More interestingly, the relative accumulation of CaMV in ethanol-treated plants was significantly different, depending on the plant genotype being infected (Figure 2b; Mann-Whitney U test, P = 0.002): silencing the AtCDA1 gene bolstered CaMV accumulation to 103.10% compared to the accumulation observed in wild-type plants. Furthermore, there was a significant negative correlation between the number of molecules of AtCDA1 mRNA and viral load (partial correlation coefficient controlling for treatment: r = –0.299, 86 d.f., P = 0.005).

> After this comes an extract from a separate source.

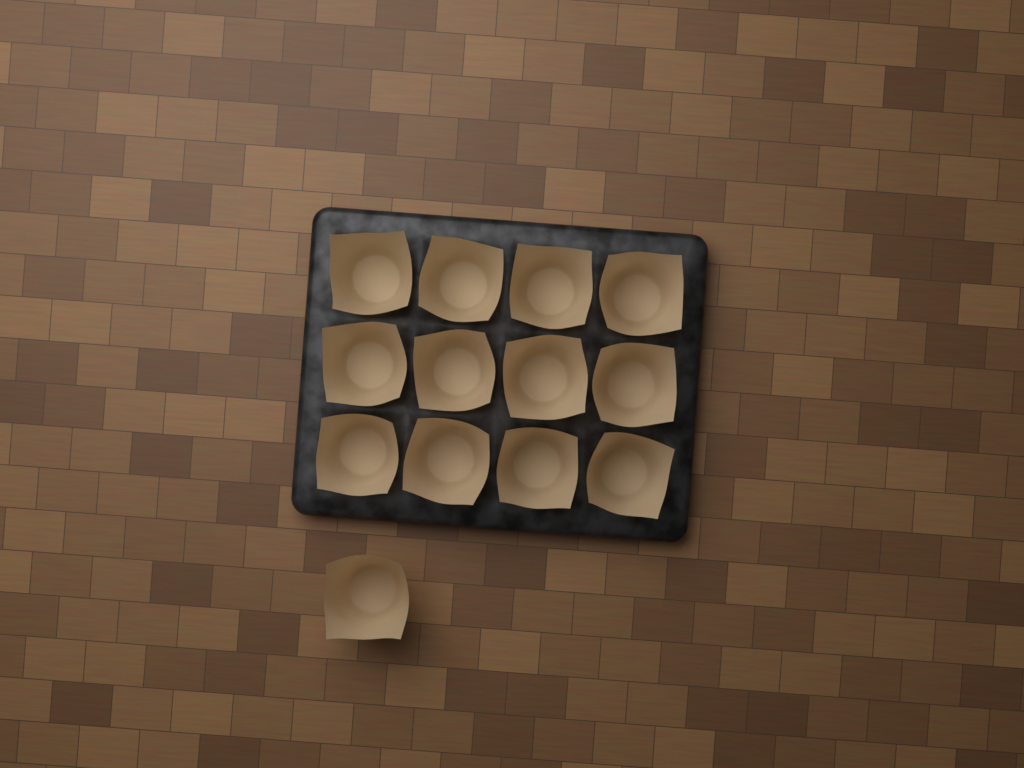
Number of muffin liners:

Given the significant increase of viral load in plants with lower levels of AtCDA1 mRNA, we sought the molecular signature of deamination in transgenic plants. For this, we selected three biological replicates from each treatment group (ethanol or control) and sequenced between 39–45 clones of the CaMV fragment from each replicate. As shown in Figure 3, silencing of the AtCDA1 gene affects the composition of CaMV mutant spectrum by reducing the number of G to A transitions by 69.23%. Nevertheless, overall, both mutational spectra were not significantly different (Figure 3: χ² = 9.108, 6 d.f., P = 0.168), prompting caution against making a definite conclusion on the role of deamination in the observed increase in CaMV accumulation.

Figure 3. Number of mutations found pooling the CaMV sequences from ethanol-treated and control amiR1-6-3 plants (3 replicates).

The number of nucleotides sequenced was 23,436 for control and 24,003 for ethanol-treated plants. Ethanol-treated plants turn on the expression of amiR1-6-3 that was designed to silence the expression of the AtCDA1 gene.

We conclude that suppressing the expression of the AtCDAs 1, 2, 3, 4, 7, and 8 significantly reduces the accumulation of CaMV. However, the characterization of the mutant spectrum of the same CaMV populations provides no strong enough support to the cytidine deamination hypothesis.